→ **Supplied text**:
::::::::

In a political season that’s been dominated by populism it should come as no surprise that a grassroots uprising is having an effect on education policy as well.

Two recent events showcase exactly how the populist fervor in the nation is redrawing the education policy landscape. More specifically, that fervor is rewriting the story of the rollout of charter schools in our communities that’s been enabled by laissez-faire lawmakers, and the generosity of the Obama administration and wealthy private foundations.

Both events – one which reflects a national response to the populist uprising, and the other, an example of the uprising itself – reveal how a grassroots rebellion against unregulated charter schools is shaking the foundations of the education policy establishment’s narrative about these schools.

NAACP Calls For A Charter School Moratorium

First, university professor Julian Vasquez Heilig broke the story on his personal blog last week that the national NAACP has called for a nationwide “moratorium on the proliferation of privately managed charter schools.”

The NAACP resolution, which passed at the national convention in July but will not be official until the National Board meeting later this Fall, cites numerous problems posed by charter schools including their tendencies to increase segregation, impose “punitive and exclusionary” discipline policies on students, and foster financial corruption and conflicts of interest. (Disclosure: Heilig is a colleague of mine at The Progressive.)

Around the same time Heilig made his revelation, The Atlantic reported another prominent civil rights group, the Movement for Black Lives – a coalition of over 50 black-led organizations aligned with Black Lives Matter – also is calling for a moratorium on charter schools.

Other civil rights voices soon joined in support of the moratorium.

Journey for Justice – an alliance of grassroots community, youth, and parent-led organizations in 21 cities across the country – declares in a statement that its constituency of largely African-American local activists is “demanding the end of unwarranted expansion of charter schools.” Another voice for civil rights, the Internet-based collective known as Educolor, also issued a general statement in support of the MBL platform.

At the Hechinger Report, Andre Perry, a university professor and one of the early advocates for charter schools in New Orleans, explains why “the Black Lives Matter movement has to take on charter schools.” Perry writes, “Many of the theories and practices many of us are fighting against in the criminal justice arena are still openly embraced by many charter schools.” Specifically, he cites the tendencies of charters to practice “no excuse” models of education that enforce strict behavior codes and produce high rates of out-of-schools suspensions.

::::::::

→ **Extracted material**:
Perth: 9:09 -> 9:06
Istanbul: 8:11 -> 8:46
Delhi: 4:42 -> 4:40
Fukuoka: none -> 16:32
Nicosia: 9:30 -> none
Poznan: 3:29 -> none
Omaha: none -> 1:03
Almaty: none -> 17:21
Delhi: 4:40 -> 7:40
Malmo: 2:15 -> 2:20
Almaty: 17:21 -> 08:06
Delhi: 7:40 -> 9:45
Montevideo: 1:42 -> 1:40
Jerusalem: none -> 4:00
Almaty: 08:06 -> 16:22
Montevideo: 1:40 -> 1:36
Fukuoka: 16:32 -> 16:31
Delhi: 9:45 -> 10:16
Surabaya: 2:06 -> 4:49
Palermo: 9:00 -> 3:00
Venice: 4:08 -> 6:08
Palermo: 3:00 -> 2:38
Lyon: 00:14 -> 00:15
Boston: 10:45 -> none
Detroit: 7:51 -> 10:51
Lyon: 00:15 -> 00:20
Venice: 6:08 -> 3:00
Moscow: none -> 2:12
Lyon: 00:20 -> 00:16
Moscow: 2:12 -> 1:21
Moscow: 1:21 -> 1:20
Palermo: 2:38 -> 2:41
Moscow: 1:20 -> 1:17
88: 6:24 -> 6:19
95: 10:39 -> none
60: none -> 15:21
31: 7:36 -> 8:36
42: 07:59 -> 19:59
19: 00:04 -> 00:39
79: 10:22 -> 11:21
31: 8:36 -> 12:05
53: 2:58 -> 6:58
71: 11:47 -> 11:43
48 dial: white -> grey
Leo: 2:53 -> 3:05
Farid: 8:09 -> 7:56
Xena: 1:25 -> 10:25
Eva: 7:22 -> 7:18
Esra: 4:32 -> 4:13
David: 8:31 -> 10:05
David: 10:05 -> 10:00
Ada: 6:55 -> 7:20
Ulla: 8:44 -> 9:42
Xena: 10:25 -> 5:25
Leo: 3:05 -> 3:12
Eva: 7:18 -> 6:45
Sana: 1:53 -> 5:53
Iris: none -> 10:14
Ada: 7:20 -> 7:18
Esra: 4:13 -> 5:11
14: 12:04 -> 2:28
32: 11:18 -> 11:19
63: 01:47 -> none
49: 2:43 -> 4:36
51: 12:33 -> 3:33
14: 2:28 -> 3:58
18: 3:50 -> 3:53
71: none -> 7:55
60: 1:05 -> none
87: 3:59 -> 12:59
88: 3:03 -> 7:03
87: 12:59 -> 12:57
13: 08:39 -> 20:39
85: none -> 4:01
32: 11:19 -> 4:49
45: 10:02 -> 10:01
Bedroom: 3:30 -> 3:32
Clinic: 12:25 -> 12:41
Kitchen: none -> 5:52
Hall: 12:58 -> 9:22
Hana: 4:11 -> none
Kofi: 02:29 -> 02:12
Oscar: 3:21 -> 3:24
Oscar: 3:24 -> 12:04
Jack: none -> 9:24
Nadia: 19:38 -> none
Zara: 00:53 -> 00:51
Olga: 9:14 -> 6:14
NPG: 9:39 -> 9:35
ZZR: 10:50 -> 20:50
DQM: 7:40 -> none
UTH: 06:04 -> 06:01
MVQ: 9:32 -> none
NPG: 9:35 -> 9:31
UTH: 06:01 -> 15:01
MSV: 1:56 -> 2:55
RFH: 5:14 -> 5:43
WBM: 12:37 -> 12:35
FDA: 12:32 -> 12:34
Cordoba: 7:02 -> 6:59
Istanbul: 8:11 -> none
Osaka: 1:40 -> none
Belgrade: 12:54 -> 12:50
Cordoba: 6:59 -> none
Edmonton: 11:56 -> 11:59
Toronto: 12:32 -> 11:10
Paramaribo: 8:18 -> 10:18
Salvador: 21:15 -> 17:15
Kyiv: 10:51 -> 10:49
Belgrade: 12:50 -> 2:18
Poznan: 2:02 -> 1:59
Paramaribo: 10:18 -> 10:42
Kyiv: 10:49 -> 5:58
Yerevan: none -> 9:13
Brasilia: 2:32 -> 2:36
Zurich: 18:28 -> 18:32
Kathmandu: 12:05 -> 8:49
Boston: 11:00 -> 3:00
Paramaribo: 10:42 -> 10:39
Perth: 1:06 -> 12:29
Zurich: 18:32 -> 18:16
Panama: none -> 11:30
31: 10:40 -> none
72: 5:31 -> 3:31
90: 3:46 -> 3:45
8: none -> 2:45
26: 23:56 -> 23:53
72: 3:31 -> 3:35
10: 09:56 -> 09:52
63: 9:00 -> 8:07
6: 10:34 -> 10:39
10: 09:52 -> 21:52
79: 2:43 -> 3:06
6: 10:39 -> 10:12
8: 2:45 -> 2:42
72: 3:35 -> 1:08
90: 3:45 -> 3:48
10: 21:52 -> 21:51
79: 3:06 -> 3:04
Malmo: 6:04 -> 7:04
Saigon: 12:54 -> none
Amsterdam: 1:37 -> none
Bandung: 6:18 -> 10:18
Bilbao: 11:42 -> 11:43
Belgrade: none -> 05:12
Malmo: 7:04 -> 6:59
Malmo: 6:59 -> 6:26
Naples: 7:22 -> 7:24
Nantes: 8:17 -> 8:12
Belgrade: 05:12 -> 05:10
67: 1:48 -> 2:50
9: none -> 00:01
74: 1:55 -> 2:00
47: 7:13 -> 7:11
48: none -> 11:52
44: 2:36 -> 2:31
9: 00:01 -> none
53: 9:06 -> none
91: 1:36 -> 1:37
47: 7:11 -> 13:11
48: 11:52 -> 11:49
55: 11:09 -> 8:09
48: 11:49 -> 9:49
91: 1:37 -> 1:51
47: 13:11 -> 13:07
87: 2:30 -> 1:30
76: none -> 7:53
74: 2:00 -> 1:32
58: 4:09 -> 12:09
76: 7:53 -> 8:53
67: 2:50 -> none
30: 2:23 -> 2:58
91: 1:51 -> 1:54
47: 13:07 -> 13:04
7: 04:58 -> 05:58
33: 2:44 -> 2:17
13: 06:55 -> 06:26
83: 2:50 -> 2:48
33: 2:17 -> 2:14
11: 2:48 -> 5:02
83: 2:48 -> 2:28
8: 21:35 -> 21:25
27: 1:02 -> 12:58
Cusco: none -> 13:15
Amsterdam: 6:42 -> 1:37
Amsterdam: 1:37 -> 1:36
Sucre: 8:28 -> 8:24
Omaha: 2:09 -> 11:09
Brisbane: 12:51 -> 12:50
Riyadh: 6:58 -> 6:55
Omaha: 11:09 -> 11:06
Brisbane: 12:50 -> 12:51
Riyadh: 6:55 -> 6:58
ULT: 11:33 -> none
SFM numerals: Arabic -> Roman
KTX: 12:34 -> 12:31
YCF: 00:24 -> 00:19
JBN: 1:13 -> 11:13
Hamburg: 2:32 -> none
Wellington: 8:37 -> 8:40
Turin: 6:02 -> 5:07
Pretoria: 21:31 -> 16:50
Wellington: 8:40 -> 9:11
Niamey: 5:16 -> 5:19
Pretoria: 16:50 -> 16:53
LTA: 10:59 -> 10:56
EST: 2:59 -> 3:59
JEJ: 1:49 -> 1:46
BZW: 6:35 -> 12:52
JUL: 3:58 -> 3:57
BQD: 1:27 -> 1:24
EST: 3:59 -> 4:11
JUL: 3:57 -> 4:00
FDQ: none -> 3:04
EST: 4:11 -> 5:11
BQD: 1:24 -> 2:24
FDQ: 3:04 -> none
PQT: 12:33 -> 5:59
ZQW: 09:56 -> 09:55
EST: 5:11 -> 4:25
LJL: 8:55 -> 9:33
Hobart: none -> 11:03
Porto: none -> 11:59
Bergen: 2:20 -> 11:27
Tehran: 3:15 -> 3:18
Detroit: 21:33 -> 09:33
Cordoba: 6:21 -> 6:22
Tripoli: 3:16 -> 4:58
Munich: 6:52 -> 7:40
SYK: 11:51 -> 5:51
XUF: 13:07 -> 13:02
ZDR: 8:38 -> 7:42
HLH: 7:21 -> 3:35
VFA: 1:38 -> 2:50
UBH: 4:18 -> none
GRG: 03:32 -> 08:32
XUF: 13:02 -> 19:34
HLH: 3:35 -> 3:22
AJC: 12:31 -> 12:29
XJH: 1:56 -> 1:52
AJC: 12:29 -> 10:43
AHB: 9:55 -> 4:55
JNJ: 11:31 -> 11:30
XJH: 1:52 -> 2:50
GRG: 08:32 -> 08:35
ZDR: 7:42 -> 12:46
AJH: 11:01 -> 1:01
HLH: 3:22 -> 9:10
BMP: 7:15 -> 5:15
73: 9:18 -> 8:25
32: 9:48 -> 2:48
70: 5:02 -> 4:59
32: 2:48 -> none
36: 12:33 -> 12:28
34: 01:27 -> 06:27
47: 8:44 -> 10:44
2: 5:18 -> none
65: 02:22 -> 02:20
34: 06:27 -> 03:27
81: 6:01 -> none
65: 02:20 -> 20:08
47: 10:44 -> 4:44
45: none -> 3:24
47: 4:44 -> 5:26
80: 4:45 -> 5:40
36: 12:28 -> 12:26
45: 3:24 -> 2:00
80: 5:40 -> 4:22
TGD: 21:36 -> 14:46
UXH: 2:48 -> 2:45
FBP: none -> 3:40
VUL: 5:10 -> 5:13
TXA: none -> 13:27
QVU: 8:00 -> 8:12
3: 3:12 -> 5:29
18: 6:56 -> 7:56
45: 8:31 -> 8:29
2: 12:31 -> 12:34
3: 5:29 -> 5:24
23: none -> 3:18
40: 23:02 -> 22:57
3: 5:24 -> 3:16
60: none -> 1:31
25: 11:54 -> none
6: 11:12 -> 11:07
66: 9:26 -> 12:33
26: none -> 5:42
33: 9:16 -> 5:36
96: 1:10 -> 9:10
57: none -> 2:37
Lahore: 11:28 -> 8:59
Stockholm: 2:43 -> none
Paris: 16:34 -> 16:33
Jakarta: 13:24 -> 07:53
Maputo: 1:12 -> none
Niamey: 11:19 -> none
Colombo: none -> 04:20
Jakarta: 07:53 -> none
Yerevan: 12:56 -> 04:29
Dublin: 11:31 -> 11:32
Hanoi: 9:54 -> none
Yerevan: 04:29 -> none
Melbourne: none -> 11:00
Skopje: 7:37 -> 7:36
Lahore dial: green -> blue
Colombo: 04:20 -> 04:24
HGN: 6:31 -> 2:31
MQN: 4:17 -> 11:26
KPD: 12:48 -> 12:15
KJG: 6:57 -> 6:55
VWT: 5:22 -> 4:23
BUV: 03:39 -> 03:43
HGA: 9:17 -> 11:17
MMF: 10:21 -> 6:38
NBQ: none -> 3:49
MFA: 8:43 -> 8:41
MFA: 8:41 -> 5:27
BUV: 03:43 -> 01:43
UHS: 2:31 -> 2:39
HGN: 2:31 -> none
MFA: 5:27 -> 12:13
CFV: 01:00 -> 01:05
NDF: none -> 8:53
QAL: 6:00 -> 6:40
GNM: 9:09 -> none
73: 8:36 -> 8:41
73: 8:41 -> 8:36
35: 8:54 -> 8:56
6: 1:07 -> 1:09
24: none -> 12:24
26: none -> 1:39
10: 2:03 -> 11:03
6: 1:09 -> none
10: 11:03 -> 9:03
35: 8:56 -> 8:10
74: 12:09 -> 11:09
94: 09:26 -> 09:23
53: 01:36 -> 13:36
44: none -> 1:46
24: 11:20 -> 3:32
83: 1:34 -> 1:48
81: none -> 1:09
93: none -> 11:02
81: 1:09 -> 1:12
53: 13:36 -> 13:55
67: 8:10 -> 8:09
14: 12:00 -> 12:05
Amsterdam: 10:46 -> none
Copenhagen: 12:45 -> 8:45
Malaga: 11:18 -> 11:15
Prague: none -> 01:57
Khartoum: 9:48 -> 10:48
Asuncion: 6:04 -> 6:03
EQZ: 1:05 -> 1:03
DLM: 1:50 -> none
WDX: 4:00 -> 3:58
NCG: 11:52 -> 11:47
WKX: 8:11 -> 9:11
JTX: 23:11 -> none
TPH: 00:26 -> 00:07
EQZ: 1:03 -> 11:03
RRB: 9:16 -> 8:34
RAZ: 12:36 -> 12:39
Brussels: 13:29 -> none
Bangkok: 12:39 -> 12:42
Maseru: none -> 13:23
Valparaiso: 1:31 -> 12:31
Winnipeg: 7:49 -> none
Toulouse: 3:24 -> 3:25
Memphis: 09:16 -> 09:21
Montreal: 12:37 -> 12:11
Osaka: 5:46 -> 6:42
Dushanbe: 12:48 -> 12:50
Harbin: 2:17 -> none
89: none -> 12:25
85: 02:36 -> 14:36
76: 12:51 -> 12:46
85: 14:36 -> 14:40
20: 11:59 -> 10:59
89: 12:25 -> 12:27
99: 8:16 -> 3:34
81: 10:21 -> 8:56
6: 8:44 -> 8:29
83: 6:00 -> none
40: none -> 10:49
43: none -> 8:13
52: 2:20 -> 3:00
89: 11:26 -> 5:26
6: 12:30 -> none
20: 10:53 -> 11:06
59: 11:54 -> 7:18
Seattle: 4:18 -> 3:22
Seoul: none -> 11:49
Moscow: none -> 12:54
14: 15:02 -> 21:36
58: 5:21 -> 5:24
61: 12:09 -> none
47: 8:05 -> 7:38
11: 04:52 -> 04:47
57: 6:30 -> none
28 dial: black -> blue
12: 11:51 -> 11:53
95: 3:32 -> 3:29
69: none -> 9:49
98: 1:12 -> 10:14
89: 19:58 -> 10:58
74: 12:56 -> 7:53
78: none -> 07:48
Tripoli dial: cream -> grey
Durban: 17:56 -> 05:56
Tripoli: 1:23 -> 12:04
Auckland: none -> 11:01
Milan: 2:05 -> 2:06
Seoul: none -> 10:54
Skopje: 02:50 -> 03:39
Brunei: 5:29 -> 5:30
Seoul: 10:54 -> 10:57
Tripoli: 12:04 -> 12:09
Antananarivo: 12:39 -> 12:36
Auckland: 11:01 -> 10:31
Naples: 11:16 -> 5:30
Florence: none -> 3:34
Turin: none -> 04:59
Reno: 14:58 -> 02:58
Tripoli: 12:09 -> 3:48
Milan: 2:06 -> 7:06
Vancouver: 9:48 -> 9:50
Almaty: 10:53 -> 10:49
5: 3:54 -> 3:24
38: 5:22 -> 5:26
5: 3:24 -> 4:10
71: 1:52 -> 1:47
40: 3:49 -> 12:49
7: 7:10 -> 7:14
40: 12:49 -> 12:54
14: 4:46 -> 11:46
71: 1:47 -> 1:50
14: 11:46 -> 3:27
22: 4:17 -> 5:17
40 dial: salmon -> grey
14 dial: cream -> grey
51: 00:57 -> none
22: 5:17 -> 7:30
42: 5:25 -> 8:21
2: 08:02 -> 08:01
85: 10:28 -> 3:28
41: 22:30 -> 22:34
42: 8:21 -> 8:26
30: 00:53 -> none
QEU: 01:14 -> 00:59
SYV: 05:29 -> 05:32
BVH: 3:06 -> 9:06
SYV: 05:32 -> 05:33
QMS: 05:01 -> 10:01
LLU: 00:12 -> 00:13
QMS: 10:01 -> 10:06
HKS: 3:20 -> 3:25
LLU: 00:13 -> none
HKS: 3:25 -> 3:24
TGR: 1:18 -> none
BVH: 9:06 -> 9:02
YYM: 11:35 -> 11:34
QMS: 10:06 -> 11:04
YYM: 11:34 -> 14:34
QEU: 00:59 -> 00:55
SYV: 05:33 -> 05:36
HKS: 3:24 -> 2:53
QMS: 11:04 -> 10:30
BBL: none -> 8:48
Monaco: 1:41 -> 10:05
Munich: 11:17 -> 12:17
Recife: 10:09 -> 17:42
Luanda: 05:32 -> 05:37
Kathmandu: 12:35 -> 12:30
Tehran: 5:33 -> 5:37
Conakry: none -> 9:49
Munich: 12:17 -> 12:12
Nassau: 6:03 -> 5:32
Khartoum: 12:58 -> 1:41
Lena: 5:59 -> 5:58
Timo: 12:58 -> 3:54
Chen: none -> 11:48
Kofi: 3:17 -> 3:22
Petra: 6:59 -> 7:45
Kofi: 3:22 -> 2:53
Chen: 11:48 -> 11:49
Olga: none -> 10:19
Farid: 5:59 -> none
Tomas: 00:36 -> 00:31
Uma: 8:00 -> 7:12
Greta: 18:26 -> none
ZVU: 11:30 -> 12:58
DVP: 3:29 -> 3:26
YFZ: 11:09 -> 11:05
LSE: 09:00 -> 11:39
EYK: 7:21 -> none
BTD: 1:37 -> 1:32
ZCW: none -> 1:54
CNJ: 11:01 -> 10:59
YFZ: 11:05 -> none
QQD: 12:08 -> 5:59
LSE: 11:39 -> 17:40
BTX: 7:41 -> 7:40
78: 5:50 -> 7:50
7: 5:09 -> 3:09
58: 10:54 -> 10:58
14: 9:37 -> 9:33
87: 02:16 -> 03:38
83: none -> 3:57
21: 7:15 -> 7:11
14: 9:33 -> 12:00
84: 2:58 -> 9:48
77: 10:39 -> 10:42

::::::::

→ **To do**:
(a) According to the charter school article, how many cities does the Journey for Justice alliance span?
(b) Carry on the charter school article past its final sentence, keeping its tone and style.

→ **Results by task**:
(a) 21 cities

(b)
Nashville Defeats Charter School Dark Money

While the reputation of charter schools took a hit at the national level, those schools and what they’ve come to represent in communities were also rejected at the local level in a school board election in Nashville.

A year and a half ago, I reported firsthand from Nashville on how local schools in the district were under assault by the twin forces of a right-wing agenda driven by the Koch Brothers and a collusion of business interests and private foundations intent on privatizing the schools. In my article for Salon, I explained how three school board members – Will Pinkston, Jill Speering, and Amy Frogge – had determined to represent the will of their voters, rather than the interests of big money, and resist the onslaught of charters.

“It’s immoral to force this kind of change on people who don’t want it,” Pinkston told me in my interview with him. “It also diminishes the odds of success.”

In last week’s board election, the three incumbents plus an open seat were targeted for takeover by the wealthy interests behind charter schools. As local blogger TC Weber explains, charter advocacy groups and the local Chamber of Commerce invested many hundreds of thousands of dollars to knock off their opponents and elect a pro-charter majority to the board.

One of the pro-charter interests is Stand for Children, which classroom teacher and popular blogger Peter Greene identifies as an “AstroTurf organization” backed by rich foundations and wealthy individuals connected to the investment industry. SFC’s involvement included over $700,000 to pay for campaign mailers and phone-banking and direct orchestration of volunteer and paid canvassers, which likely violates federal election law.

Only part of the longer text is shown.